The Office of Federal Student Aid (FSA) will be undergoing substantial policy changes that will take effect during the 2017-2018 academic year, according to the U.S. Department of Education.
In response to persistent criticisms against the national aid-granting process, President Obama announced on Sept. 14 that significant adjustments would be made to the Free Application for Federal Student Aid (FAFSA) form, a document that is submitted by millions of Americans each year.
Of the changes that are being put in place, the most notable is the proposal that will not only allow students to submit a FAFSA earlier, but also allow students to submit older income information, according to the FSA website.
Under current policies, students are required to wait until Jan. 1 for the release of the form before they are able to fill out their tax information and submit their application, which has been a longstanding criticism of the process.
The new form, however, will allow students to file their FAFSA as early as Oct. 1 and report their income information from an earlier tax year.
“Because the way the calendar used to work, the FAFSA was coming in on Jan. 1 and, by that time, people probably hadn’t done their taxes yet so there was a lot of estimating going on,” Douglas Zander, director of admissions for the university, said. “On the backend of that, a lot of verifications had to then happen from the financial aid office side of things.”
In addition to these changes, the updated FAFSA will also see a plunge in asset protection. Previously, when parents would report their financial information, a portion of their assets, which included savings and investment funds, would be shielded from the federal government’s assessment of the applicant.
The new system will reduce this portion of protected income to allow for middle and lower income students to receive higher federal aid awards than they would otherwise qualify for.
“Education is expensive and this will really benefit students from lower and middle income households who really struggle because there has been less [aid] available for them,” Zander said.
The FAFSA will also change its policies involving student privacy, according to the U.S. Department of Education. In the past, when students would file their FAFSA, they would choose a maximum of 10 colleges to receive their financial details. The admissions offices from those universities would then be able to see the other colleges attached to the mailing list. Beginning with the 2016-2017 application, however, universities will lose that insight.
“When other colleges offer aid to students, a lot of schools will ask to see the letter they got and attempt to match it,” Zander said. “We don’t do that. We put our best offer first, which is kind of what everybody is going to be doing with this process now.”

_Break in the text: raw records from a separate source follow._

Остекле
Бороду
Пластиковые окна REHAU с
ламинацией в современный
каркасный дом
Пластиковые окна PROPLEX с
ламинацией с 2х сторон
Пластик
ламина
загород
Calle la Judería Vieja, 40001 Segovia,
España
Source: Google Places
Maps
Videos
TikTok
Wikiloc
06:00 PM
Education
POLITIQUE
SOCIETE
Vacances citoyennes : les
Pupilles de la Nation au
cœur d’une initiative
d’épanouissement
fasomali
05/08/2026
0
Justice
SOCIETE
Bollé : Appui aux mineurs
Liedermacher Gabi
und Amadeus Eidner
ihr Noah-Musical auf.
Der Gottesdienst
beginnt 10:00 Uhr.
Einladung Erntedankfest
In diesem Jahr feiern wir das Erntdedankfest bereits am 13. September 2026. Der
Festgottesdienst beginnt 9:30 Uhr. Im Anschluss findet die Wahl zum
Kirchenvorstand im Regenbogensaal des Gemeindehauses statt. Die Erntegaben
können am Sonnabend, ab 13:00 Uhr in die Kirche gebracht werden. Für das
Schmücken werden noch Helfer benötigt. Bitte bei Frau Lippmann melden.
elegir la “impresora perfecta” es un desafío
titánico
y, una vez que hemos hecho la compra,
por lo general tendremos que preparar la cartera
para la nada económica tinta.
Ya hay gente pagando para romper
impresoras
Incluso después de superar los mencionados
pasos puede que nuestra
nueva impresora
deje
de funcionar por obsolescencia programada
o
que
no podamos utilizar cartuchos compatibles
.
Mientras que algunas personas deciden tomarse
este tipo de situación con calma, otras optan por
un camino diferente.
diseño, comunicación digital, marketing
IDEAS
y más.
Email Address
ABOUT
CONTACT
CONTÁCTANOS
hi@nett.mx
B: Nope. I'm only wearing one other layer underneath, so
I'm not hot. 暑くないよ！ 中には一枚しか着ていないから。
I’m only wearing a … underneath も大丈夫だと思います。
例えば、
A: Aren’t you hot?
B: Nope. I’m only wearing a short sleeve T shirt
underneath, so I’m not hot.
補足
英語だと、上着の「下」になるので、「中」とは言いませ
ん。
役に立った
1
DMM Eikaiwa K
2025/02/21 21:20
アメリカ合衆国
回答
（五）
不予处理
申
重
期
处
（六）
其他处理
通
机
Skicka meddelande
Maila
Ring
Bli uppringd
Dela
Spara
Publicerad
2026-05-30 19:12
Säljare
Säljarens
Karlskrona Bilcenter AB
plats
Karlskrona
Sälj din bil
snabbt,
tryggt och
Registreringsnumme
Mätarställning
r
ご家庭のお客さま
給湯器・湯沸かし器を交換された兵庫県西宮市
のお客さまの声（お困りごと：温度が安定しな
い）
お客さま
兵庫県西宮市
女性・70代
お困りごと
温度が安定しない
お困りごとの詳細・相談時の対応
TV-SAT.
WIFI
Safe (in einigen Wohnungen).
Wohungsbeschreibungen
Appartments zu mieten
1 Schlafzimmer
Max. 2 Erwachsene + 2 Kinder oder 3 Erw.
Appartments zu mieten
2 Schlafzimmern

With the increasing financial burdens associated with attending a university, the primary hope is that these changes to the FAFSA will allow for students and their families to better plan on how they will be paying for school.
“Any time students and parents can have clearer information about enrollment, it’s a good thing,” Chris Lucier, vice president for enrollment management, said.
For the most part, administrators and students both agree that these changes will have far-reaching, positive effects on the application process on both ends.
“I wish they had this system when I was applying for school,” sophomore Sarah Downie said. “There’s so much going on as a senior in high school already. It’s the kind of thing where even a little help can go a long way.”
While the Obama administration has taken long strides in simplifying the FAFSA for students through the development of the IRS income information accessibility tool and condensing the online form, many recognize that there there is still more work that needs to be done.
The FAFSA, however, is not the only reason certain families are having increased difficulty in committing to a university.
“One of the difficulties is that the cost of education is high so part of what admissions offices are doing throughout the fall is putting messaging out there to help families understand what the return on investment is going to be,” Zander said. “That way, by the time they get their financial aid package, they will already have been thinking about what they can get in the long term.”